To be fair, a large number of good scientists regularly irk me when they use anthropomorphic language to describe evolution, biological (or other natural) processes, or use language that implies intent, purpose, or design, without thinking about it. Biologists who speak freely of how "perfectly designed" a creature is just fall into the same kind of logical trap. Natural does not think or intend, and even if it did or could, we'd have no way of knowing or proving. When I hear a scientist, or worse yet a science teacher, talk about "selection" in a way that implies some kind of conscious affirmation, or that evolution "tries" various designs. I think these are not very different habits from what creationists do, only creationists do it consciously toward the end of promoting and lending the aura of legitimacy to their religious point of view. Most scientists I think either do it innocently, because evolution is really a highly abstract statistical process and as human beings we need to understand the world in terms of our own experience, and/or because they themselves harbor informal but still quasi-religious sentimentalities and attitudes toward "nature" as some kind of sacred entity or thing as has been common for scientists from the beginnings of science. But they are both guilty of similar errors in thinking and misrepresentation of evolution and biology as we currently understand them.
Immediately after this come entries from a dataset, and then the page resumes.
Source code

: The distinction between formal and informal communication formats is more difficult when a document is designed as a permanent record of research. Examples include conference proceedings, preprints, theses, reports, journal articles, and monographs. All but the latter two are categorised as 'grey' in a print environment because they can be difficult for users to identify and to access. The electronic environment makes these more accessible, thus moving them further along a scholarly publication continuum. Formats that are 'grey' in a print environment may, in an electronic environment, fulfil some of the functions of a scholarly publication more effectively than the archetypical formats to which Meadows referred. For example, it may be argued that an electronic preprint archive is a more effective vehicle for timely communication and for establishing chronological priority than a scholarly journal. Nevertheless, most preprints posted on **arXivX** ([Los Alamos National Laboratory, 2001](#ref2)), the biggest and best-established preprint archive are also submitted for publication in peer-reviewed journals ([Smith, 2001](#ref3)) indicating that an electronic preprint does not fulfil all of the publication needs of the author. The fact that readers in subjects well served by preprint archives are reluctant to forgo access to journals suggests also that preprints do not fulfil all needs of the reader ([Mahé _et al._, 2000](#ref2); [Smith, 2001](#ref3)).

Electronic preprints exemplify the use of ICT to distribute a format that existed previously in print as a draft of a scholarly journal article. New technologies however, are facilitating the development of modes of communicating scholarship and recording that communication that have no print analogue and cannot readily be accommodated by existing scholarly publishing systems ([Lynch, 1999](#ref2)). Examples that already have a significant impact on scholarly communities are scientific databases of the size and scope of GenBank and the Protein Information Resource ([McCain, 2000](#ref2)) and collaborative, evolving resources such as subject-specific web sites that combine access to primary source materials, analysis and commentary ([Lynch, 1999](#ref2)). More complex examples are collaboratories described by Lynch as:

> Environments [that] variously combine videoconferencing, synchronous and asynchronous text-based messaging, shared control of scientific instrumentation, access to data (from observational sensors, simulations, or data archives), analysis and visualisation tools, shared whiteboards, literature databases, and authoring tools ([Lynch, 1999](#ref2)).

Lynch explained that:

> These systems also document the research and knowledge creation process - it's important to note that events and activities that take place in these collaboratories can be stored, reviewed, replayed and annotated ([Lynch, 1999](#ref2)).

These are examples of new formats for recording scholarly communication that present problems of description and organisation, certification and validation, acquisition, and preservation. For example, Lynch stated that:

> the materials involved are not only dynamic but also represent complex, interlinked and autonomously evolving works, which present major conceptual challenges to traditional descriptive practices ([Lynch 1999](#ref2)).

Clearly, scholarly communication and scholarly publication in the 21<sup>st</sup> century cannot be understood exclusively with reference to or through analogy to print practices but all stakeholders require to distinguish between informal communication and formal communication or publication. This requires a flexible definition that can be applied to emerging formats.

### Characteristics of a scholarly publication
On the whole of the issue, I think the creationism-vs-evolution debate is an important debate to have, philosophically and theologically and for the public to better understand what science is and is not. I agree with you whole-heartedly that putting a creationist on the same level as a scientist and calling it a "scientific" debate rather than a philosophical discussion is a bad idea... for the same reason you don't put a Holocaust Denier on the air with real historians and call it a history seminar. However, I do think that scientists need to open up to combatting the challenge from creationism head-on, but in a way that recognizes that science itself is tentative by nature. For example, when you say that the science on evolution "has been settled" that is misleading and incorrect. Science by definition is never settled. It's an open-ended search for better and better answers. No one in their right mind would say that the science on gravity is "settled". By communicating to the public that science is a set of absolute and value-neutral facts that constitute some kind of Platonic Truth about reality, is flawed because it means the public wont understand how science actually works. Creationsists simply point out that evolution is "just a theory" as if that were some kind of insult because "theory" in the popular vernacular means something very different from scientific theory. The public does not realize at large that even the most hard-proven natural "laws" have problems with them and aren't completely understood. Newton was very wrong about gravity, for example, and we're currently trying to find the fabled graviton (which might not even exist). Science is not about Truth or facts, or right or wrong, it's about a set of basic rules and principles for playing the game of trying to understand nature. I don't think most people get that and I think the popular misconceptions around science are the biggest weapon in the arsenal of the anti-evolutionists, because they can attack science through the public's misunderstandings of what science is, rather than have to compete with science scientifically.